YOUR TASK: Each entry should be duplicated verbatim; its pictures should not be.

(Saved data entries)
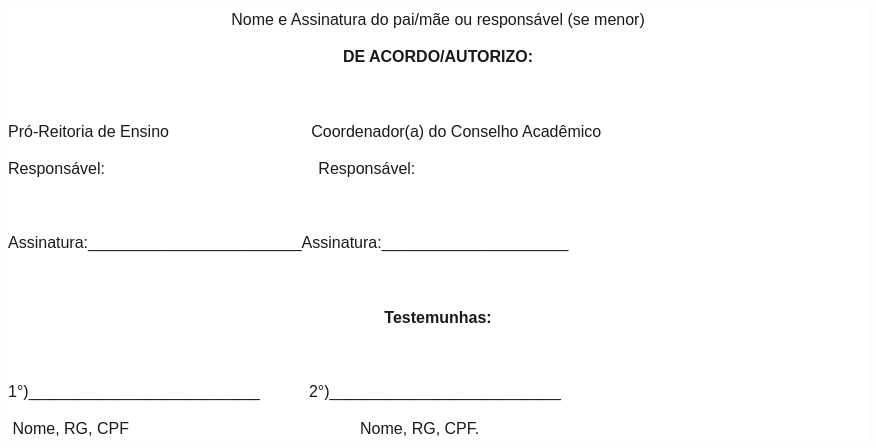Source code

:   <p class=MsoNormal align=center style='text-align:center;mso-outline-level:
  8'><span style='font-size:12.0pt;font-family:"Arial","sans-serif";mso-bidi-font-weight:
  bold'>Nome e Assinatura do pai/mãe ou responsável (se menor)<o:p></o:p></span></p>
  </td>
 </tr>
</table>

</div>

<p class=MsoNormal align=center style='text-align:center'><b><span
style='font-size:12.0pt;font-family:"Arial","sans-serif"'>DE ACORDO/AUTORIZO:</span></b><span
style='font-size:12.0pt'><o:p></o:p></span></p>

<p class=MsoNormal align=center style='text-align:center'><span
style='font-size:12.0pt;font-family:"Arial","sans-serif"'>&nbsp;</span><span
style='font-size:12.0pt'><o:p></o:p></span></p>

<p class=MsoNormal style='text-align:justify'><span class=SpellE><span
style='font-size:12.0pt;font-family:"Arial","sans-serif"'>Pró-Reitoria</span></span><span
style='font-size:12.0pt;font-family:"Arial","sans-serif"'> de Ensino<span
style='mso-tab-count:3'>                              </span><span class=GramE><span
style='mso-spacerun:yes'>  </span></span>Coordenador(a) do Conselho Acadêmico<o:p></o:p></span></p>

<p class=MsoNormal style='text-align:justify'><span style='font-size:12.0pt;
font-family:"Arial","sans-serif"'>Responsável:<span style='mso-tab-count:4'>                                              </span><span
class=GramE><span style='mso-spacerun:yes'>  </span></span>Responsável:<o:p></o:p></span></p>

<p class=MsoNormal style='text-align:justify'><span style='font-size:12.0pt;
font-family:"Arial","sans-serif"'><o:p>&nbsp;</o:p></span></p>

<p class=MsoNormal style='text-align:justify'><span style='font-size:12.0pt;
font-family:"Arial","sans-serif"'>Assinatura:________________________Assinatura:_____________________<o:p></o:p></span></p>

<p class=MsoNormal style='text-align:justify'><span style='font-size:12.0pt;
font-family:"Arial","sans-serif"'><o:p>&nbsp;</o:p></span></p>

<p class=MsoNormal align=center style='text-align:center'><b style='mso-bidi-font-weight:
normal'><span style='font-size:12.0pt;font-family:"Arial","sans-serif"'>Testemunhas:</span></b><b
style='mso-bidi-font-weight:normal'><span style='font-size:12.0pt'><o:p></o:p></span></b></p>

<p class=MsoNormal style='text-align:justify'><span style='font-size:12.0pt;
font-family:"Arial","sans-serif"'>&nbsp;&nbsp;</span><span style='font-size:
12.0pt'><o:p></o:p></span></p>

<p class=MsoNormal style='text-align:justify'><span class=GramE><span
style='font-size:12.0pt;font-family:"Arial","sans-serif"'>1°)</span></span><span
style='font-size:12.0pt;font-family:"Arial","sans-serif"'>__________________________&nbsp;&nbsp;&nbsp;&nbsp;&nbsp;&nbsp;&nbsp;&nbsp;&nbsp;&nbsp;&nbsp;2°)__________________________</span><span
style='font-size:12.0pt'><o:p></o:p></span></p>

<p class=MsoNormal style='text-align:justify'><span style='font-size:12.0pt;
font-family:"Arial","sans-serif"'>&nbsp;Nome, RG, CPF<span style='mso-tab-count:
5'>                                                    </span>Nome, RG, CPF.</span><span
style='font-size:9.0pt;mso-bidi-font-family:Arial;mso-no-proof:yes'><o:p></o:p></span></p>

</div>

</body>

OUTPUT OF THE TASK:
Source code

:   <p class=MsoNormal align=center style='text-align:center;mso-outline-level:
  8'><span style='font-size:12.0pt;font-family:"Arial","sans-serif";mso-bidi-font-weight:
  bold'>Nome e Assinatura do pai/mãe ou responsável (se menor)<o:p></o:p></span></p>
  </td>
 </tr>
</table>

</div>

<p class=MsoNormal align=center style='text-align:center'><b><span
style='font-size:12.0pt;font-family:"Arial","sans-serif"'>DE ACORDO/AUTORIZO:</span></b><span
style='font-size:12.0pt'><o:p></o:p></span></p>

<p class=MsoNormal align=center style='text-align:center'><span
style='font-size:12.0pt;font-family:"Arial","sans-serif"'>&nbsp;</span><span
style='font-size:12.0pt'><o:p></o:p></span></p>

<p class=MsoNormal style='text-align:justify'><span class=SpellE><span
style='font-size:12.0pt;font-family:"Arial","sans-serif"'>Pró-Reitoria</span></span><span
style='font-size:12.0pt;font-family:"Arial","sans-serif"'> de Ensino<span
style='mso-tab-count:3'>                              </span><span class=GramE><span
style='mso-spacerun:yes'>  </span></span>Coordenador(a) do Conselho Acadêmico<o:p></o:p></span></p>

<p class=MsoNormal style='text-align:justify'><span style='font-size:12.0pt;
font-family:"Arial","sans-serif"'>Responsável:<span style='mso-tab-count:4'>                                              </span><span
class=GramE><span style='mso-spacerun:yes'>  </span></span>Responsável:<o:p></o:p></span></p>

<p class=MsoNormal style='text-align:justify'><span style='font-size:12.0pt;
font-family:"Arial","sans-serif"'><o:p>&nbsp;</o:p></span></p>

<p class=MsoNormal style='text-align:justify'><span style='font-size:12.0pt;
font-family:"Arial","sans-serif"'>Assinatura:________________________Assinatura:_____________________<o:p></o:p></span></p>

<p class=MsoNormal style='text-align:justify'><span style='font-size:12.0pt;
font-family:"Arial","sans-serif"'><o:p>&nbsp;</o:p></span></p>

<p class=MsoNormal align=center style='text-align:center'><b style='mso-bidi-font-weight:
normal'><span style='font-size:12.0pt;font-family:"Arial","sans-serif"'>Testemunhas:</span></b><b
style='mso-bidi-font-weight:normal'><span style='font-size:12.0pt'><o:p></o:p></span></b></p>

<p class=MsoNormal style='text-align:justify'><span style='font-size:12.0pt;
font-family:"Arial","sans-serif"'>&nbsp;&nbsp;</span><span style='font-size:
12.0pt'><o:p></o:p></span></p>

<p class=MsoNormal style='text-align:justify'><span class=GramE><span
style='font-size:12.0pt;font-family:"Arial","sans-serif"'>1°)</span></span><span
style='font-size:12.0pt;font-family:"Arial","sans-serif"'>__________________________&nbsp;&nbsp;&nbsp;&nbsp;&nbsp;&nbsp;&nbsp;&nbsp;&nbsp;&nbsp;&nbsp;2°)__________________________</span><span
style='font-size:12.0pt'><o:p></o:p></span></p>

<p class=MsoNormal style='text-align:justify'><span style='font-size:12.0pt;
font-family:"Arial","sans-serif"'>&nbsp;Nome, RG, CPF<span style='mso-tab-count:
5'>                                                    </span>Nome, RG, CPF.</span><span
style='font-size:9.0pt;mso-bidi-font-family:Arial;mso-no-proof:yes'><o:p></o:p></span></p>

</div>

</body>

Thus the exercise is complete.